[Supplied records Boundary: Start]

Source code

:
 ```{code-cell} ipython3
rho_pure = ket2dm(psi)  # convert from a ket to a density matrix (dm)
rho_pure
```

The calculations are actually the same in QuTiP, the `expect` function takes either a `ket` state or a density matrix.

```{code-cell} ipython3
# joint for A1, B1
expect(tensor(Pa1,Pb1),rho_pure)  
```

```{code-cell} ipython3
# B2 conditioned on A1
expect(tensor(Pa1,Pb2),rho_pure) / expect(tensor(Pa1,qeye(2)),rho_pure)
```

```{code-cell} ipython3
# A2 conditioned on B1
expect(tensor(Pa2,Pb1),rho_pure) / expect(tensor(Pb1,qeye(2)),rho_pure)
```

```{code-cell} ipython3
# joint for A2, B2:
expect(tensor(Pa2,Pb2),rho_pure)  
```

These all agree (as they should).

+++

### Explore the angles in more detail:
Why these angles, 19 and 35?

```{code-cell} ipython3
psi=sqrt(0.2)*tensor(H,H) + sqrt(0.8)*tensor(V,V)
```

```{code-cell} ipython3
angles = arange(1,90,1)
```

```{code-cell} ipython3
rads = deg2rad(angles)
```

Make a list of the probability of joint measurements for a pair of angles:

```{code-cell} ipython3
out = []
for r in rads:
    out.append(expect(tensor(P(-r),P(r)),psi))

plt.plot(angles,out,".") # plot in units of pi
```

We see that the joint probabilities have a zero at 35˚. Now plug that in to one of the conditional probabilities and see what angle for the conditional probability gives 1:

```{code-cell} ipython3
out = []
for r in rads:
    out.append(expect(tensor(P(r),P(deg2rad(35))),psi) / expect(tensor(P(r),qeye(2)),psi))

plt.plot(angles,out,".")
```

[Supplied records Boundary: End]

== Directions for this task ==
Exactly as written, output all of the entries.

== Exercise output ==
Source code

:
 ```{code-cell} ipython3
rho_pure = ket2dm(psi)  # convert from a ket to a density matrix (dm)
rho_pure
```

The calculations are actually the same in QuTiP, the `expect` function takes either a `ket` state or a density matrix.

```{code-cell} ipython3
# joint for A1, B1
expect(tensor(Pa1,Pb1),rho_pure)  
```

```{code-cell} ipython3
# B2 conditioned on A1
expect(tensor(Pa1,Pb2),rho_pure) / expect(tensor(Pa1,qeye(2)),rho_pure)
```

```{code-cell} ipython3
# A2 conditioned on B1
expect(tensor(Pa2,Pb1),rho_pure) / expect(tensor(Pb1,qeye(2)),rho_pure)
```

```{code-cell} ipython3
# joint for A2, B2:
expect(tensor(Pa2,Pb2),rho_pure)  
```

These all agree (as they should).

+++

### Explore the angles in more detail:
Why these angles, 19 and 35?

```{code-cell} ipython3
psi=sqrt(0.2)*tensor(H,H) + sqrt(0.8)*tensor(V,V)
```

```{code-cell} ipython3
angles = arange(1,90,1)
```

```{code-cell} ipython3
rads = deg2rad(angles)
```

Make a list of the probability of joint measurements for a pair of angles:

```{code-cell} ipython3
out = []
for r in rads:
    out.append(expect(tensor(P(-r),P(r)),psi))

plt.plot(angles,out,".") # plot in units of pi
```

We see that the joint probabilities have a zero at 35˚. Now plug that in to one of the conditional probabilities and see what angle for the conditional probability gives 1:

```{code-cell} ipython3
out = []
for r in rads:
    out.append(expect(tensor(P(r),P(deg2rad(35))),psi) / expect(tensor(P(r),qeye(2)),psi))

plt.plot(angles,out,".")
```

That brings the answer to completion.